▸ **ACTIVITIES**:
(1) Rewrite the paragraph of the excerpt on ad campaigns that begins "Given the time constraints" as a short bulleted list that keeps its main facts.
(2) Please write what follows the final sentence of the excerpt on ad campaigns.

═══ EXCERPT TO READ ═══

But what level of craft can you get done in a 72-hour reactive piece like ‘FCK’? Hermeti compared the scene at Mother to the always-relevant ‘Hovering Art Director’
videos Adobe released a few years ago - everyone hovering behind a computer throwing ideas and suggestions for three days, agonising over every element. “It was scrappy, hard fought - trying to make something out of nothing over 72 hours,” he said.
Given the time constraints, the team had to be incredibly resourceful – the image, for example, was created from an unused backplate from a previous campaign. In many ways it was a campaign that combined the best of old school and new school advertising. It was a print ad, ultimately, that relied on good art and good copy – but thanks to social media the ad was able to make a huge impact despite only appearing in two newspapers on one day.
KFC - FCK Case Study from Mother Studios on Vimeo.
What it takes
To make it over the hurdles that stand between creators and a piece of Immortal creative work requires something special. “There are always roadblocks,” said Patrik. He remembers Traktor’s Tide ad from the 2017 Super Bowl, when after meticulous preparations for the shoot were scarpered by it raining in Los Angeles - a contingency nobody had planned for. Sometimes you have to work with the unexpected and think on your feet.
The AMV BBDO team attributed the very existence of Blood Normal to the strong relationship with the Libresse team and the production partners at Somesuch - and the trust and honesty between all parties. On top of this Margeaux added: “If they did not believe in it, it would feel like you’re not aligned in terms of your vision of the world. I think the biggest block for us was not people. It was the power of stigma.” A recurring challenge was the endless excuse-making they’d be met with by people who themselves felt uncomfortable and had been cowed by social conditioning and would therefore steep their objections in euphemism and distraction. “You end up fighting on a fictitious battleground that’s about what’s underneath,” she said. “So a lot of our work was ‘client therapy’.” Essentially, the agency and their clients had to keep asking ‘why’ until people admitted to their prejudices.

═══ INFORMATION PROVIDED ═══

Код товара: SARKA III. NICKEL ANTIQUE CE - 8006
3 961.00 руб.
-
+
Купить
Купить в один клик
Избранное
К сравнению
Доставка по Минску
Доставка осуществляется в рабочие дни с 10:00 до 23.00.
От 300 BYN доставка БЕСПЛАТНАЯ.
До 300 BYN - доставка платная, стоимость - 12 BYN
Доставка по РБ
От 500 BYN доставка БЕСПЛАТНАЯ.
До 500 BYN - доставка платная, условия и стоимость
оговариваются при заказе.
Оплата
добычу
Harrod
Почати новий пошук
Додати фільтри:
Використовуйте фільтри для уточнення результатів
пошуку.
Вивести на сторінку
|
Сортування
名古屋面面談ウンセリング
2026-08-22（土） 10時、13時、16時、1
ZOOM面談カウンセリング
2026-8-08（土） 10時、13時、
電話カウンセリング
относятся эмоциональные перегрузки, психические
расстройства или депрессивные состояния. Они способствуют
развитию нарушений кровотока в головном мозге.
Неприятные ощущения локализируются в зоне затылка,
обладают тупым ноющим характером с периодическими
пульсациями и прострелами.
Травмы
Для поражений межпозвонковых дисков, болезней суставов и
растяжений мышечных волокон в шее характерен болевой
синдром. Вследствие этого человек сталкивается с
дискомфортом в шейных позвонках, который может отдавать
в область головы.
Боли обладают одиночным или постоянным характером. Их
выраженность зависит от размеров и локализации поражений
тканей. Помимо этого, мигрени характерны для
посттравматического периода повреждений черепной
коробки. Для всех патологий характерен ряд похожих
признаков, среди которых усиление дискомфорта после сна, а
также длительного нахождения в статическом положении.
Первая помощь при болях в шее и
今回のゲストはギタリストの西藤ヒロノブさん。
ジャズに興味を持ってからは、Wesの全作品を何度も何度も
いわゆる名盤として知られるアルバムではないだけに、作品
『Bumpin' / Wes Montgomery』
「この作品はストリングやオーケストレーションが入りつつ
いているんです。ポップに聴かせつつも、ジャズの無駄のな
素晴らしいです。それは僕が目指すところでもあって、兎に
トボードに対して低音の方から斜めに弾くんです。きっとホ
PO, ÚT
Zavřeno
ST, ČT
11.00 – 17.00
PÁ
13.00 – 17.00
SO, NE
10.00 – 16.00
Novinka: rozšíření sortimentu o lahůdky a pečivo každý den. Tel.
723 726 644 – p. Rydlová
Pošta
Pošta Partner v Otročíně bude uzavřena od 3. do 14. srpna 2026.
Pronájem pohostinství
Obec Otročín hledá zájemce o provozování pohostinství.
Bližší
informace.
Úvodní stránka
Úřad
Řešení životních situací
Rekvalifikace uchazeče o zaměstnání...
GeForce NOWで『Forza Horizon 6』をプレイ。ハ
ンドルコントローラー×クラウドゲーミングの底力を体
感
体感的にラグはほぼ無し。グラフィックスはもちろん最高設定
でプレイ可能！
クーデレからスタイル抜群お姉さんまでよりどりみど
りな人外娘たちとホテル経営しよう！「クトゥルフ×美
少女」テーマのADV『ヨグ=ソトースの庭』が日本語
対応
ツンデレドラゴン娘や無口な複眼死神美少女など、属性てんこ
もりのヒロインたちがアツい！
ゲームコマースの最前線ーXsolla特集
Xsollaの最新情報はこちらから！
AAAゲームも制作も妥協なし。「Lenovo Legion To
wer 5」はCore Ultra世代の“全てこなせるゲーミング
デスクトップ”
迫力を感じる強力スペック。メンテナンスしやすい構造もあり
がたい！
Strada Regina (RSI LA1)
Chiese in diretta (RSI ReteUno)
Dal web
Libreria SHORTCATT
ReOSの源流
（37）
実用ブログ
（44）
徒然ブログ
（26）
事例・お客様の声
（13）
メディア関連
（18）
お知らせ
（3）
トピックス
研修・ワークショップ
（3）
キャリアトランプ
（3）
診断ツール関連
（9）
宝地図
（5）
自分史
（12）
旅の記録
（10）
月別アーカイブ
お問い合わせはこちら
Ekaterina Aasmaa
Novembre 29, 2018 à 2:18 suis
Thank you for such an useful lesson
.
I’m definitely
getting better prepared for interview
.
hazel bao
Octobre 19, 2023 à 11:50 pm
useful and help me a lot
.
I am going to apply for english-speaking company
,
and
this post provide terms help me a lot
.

═══

▸ **TASK RESULTS**:
(1)
- The tight deadline forced the team to be very resourceful.
- The image came from an unused backplate from a previous campaign.
- The campaign combined old-school and new-school advertising.
- It was ultimately a print ad that relied on good art and good copy.
- Social media let it make a huge impact, even though it ran in only two newspapers on one day.

(2)
“Our whole industry is going through a really troubled time,” said Hermeti. In such times, strong client-agency relationships are vital, he stressed. That was what laid the groundwork for Libresse to challenge taboos and for KFC to drop an F-bomb in a print ad. “The roadblocks,” he summarised, “are clients that don’t trust what you do, take the punt and spend money on great ideas. It’s on us to get our clients to understand that we’re not just reckless, self-serving agencies. Sometimes the scary solution is the right one.”
Building relationships that support Immortal ideas
Patrik wanted to remind the audience everybody has bad ideas, but you only need one great idea to make something that great. “You should make a fool of yourself,” he said. Traktor is built on a raft of trust between the various members - trust that each member is capable of the great ideas. “There’s no fear of sharing bad ideas because maybe there’s a nugget in there that solves a problem.”
Trust and openness needs to come early on in the development of an idea, stressed Nick. “It’s too late to find out that you’re thinking in different ways halfway through a process,” he said. “Get that conversation in early.”
Hermeti concluded the panel session, tying the evening’s discussion up neatly: “We’re all here to do the best work we possibly can - the best work of our lives. It takes a bit of generosity to admit that my job ends where yours starts and we will collaborate. That’s what we all get out of bed to do. As long as each do their own bit and are generous enough to let each other do their brilliant bit, we get to outstanding work like you guys showed here tonight.”